Education Secretary Miguel Cardona appointed NSBA President Viola Garcia to the National Assessment Governing Board, which creates a “report card” on student performance nationwide. Garcia joined the board Oct. 13, the Washington Free Beacon reported.

Garcia and NSBA CEO Chip Slaven sent a letter Sept. 29 addressed to the Biden administration requesting the assistance of the federal government in dealing with allegedly unruly parents at school board meetings. The letter claimed that teachers and school administrators had been threatened with violence and harassment. The letter said these actions were “the equivalent to a form of domestic terrorism and hate crimes.”

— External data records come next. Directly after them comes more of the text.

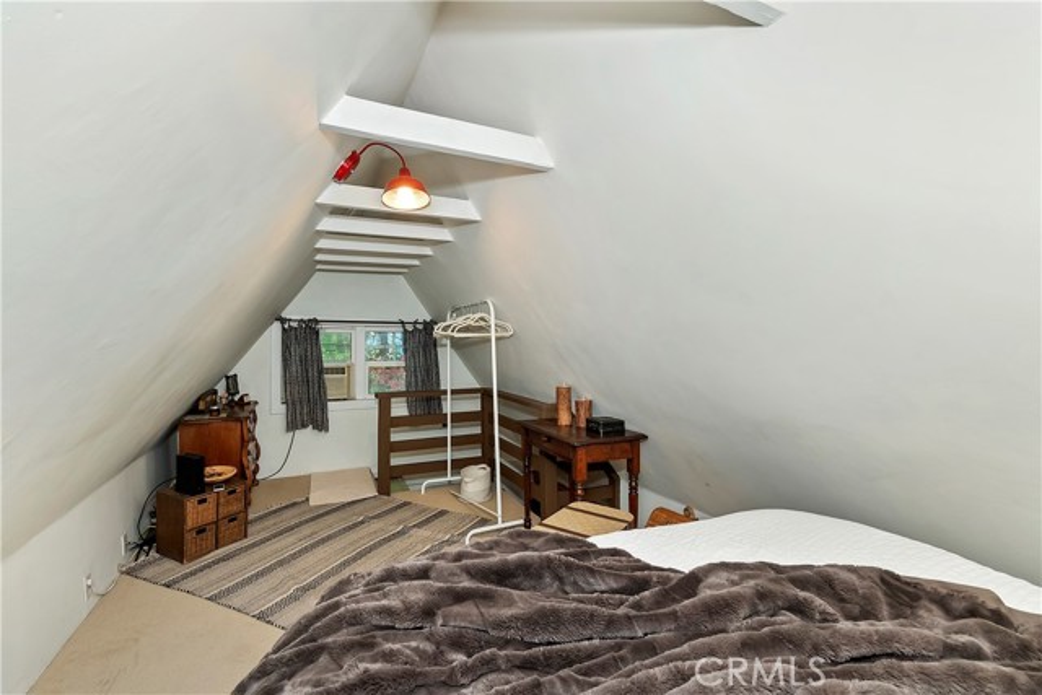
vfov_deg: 77.4
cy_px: 348
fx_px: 434
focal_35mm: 15
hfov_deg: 100.4
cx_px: 521
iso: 400
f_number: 8
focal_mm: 10
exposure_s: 1/30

According to emails obtained by Parents Defending Education, a concerned parent group, Slaven and Garcia sent the letter without permission of the NSBA board. The organization’s board has since issued an apology for the letter. (RELATED: National School Board Walks Back Letter Comparing Parents To ‘Domestic Terrorists’ After Bombshell Emails Exposed White House Collaboration)

“On behalf of the NSBA, we regret and apologize for the letter. To be clear, the safety of school board members, other public school officials and educators, and students is our top priority, and there remains important work to be done on this issue,” the letter reads. “We apologize also for the strain and stress this situation has caused you and your organizations.”

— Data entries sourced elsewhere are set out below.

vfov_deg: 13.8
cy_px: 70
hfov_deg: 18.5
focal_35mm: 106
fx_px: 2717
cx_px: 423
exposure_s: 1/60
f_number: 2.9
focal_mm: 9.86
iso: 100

The White House was in communication with the NSBA for “several weeks” before the letter dropped. According to emails, the White House requested additional information on “specific threats” taking place nationwide.

Days after the NSBA’s letter was published, Attorney General Merrick Garland directed the Department of Justice to create a task force to determine how “federal enforcement tools can be used.”

House Republicans are now calling on Garland to withdraw his memo, according to the Washington Examiner. Republican Ohio Rep. Jim Jordan asked Garland whether it was a coincidence that he issued a directive five days after the NSBA letter was sent.

Garland claimed it was a “relevant factor.”

“I am sure that the communication from the National Association of School Boards [sic] was discussed between the White House and the Justice Department, and that’s perfectly appropriate,” Garland said.